Activity: Quote the lines from the start of the items through the line containing "Description", with both of those lines included.

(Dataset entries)
=-=-=
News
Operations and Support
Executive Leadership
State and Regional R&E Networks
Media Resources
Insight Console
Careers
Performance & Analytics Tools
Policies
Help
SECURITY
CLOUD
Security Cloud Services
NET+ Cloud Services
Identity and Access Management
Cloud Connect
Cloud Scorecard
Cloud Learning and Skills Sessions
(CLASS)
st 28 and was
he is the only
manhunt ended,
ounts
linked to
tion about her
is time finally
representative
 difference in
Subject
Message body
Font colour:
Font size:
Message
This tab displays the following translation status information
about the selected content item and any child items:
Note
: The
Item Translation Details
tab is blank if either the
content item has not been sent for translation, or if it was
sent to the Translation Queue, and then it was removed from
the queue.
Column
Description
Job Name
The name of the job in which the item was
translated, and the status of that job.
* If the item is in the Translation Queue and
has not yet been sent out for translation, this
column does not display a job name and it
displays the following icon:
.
=-=-=
Solution:
News
Operations and Support
Executive Leadership
State and Regional R&E Networks
Media Resources
Insight Console
Careers
Performance & Analytics Tools
Policies
Help
SECURITY
CLOUD
Security Cloud Services
NET+ Cloud Services
Identity and Access Management
Cloud Connect
Cloud Scorecard
Cloud Learning and Skills Sessions
(CLASS)
st 28 and was
he is the only
manhunt ended,
ounts
linked to
tion about her
is time finally
representative
 difference in
Subject
Message body
Font colour:
Font size:
Message
This tab displays the following translation status information
about the selected content item and any child items:
Note
: The
Item Translation Details
tab is blank if either the
content item has not been sent for translation, or if it was
sent to the Translation Queue, and then it was removed from
the queue.
Column
Description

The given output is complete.